As soon as I saw it, I nudged Karen and pointed it out to her. “Babe, that’s how we are,” I said.
She giggled, which meant she agreed.
But it’s true. Running off to exotic places makes us feel free. It’s our way of living a “wild life.” And this voyage is an exclamation mark that’s punctuating all our previous escapes.
Every morning I wake up, I pinch myself to see if I’m alive and not just dreaming that we’re onboard Queen Victoria. Really. Imagine, only a week ago, we were attending a welcome ceremony in Nuku’Alofa, the capital of Tonga, and yours truly was sipping kava from a coconut shell. Geez, I felt like Captain Cook.

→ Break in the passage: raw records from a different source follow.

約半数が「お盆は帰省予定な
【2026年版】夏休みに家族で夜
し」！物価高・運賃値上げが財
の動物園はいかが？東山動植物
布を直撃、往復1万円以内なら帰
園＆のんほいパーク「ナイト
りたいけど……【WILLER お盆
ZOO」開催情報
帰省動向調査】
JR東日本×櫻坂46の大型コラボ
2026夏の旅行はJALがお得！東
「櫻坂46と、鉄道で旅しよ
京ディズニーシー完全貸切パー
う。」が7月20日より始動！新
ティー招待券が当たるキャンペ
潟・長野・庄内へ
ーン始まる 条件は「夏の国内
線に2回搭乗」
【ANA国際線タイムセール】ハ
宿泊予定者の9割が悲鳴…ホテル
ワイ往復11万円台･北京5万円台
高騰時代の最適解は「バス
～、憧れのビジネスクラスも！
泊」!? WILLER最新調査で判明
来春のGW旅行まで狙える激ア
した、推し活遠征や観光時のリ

And before that, we were knocking around Samoa snapping pics inside Robert Louis Stevenson’s home. Remember him? The Scottish author who penned such classics as Treasure Island and Kidnapped. Samoans called him “Tusitala,” teller of tales.
I’ll tell you, I could write volumes about the places we’ve visited so far, and all the stuff we’ve done. Hawaii, San Francisco, Cabo San Lucas, Puntarenas, Panama Canal. But with this ship banging the way it is — we just crashed through another wave — my fingers keep slipping across the keyboard of my laptop. No lie. I just tapped Backspace four times! Unintentionally! So, I’m signing off here, my friends. Australia, Bali, and Hong Kong are next on the itinerary — I’m sure there will be lots to tell.
Editor’s note: Henry Bender, of Ocean City, is a retired Ocean City High School English teacher turned full-time writer and global traveler. His seashore-themed book, “Stirring the Dust,” is a compilation of his articles and columns that appeared in newspapers and other publications. Accompanied by his wife, Karen, he is writing a first-hand account of his around-the-world cruise aboard the Queen Victoria for MediaWize/OCNJDaily.com. This is the third of five articles.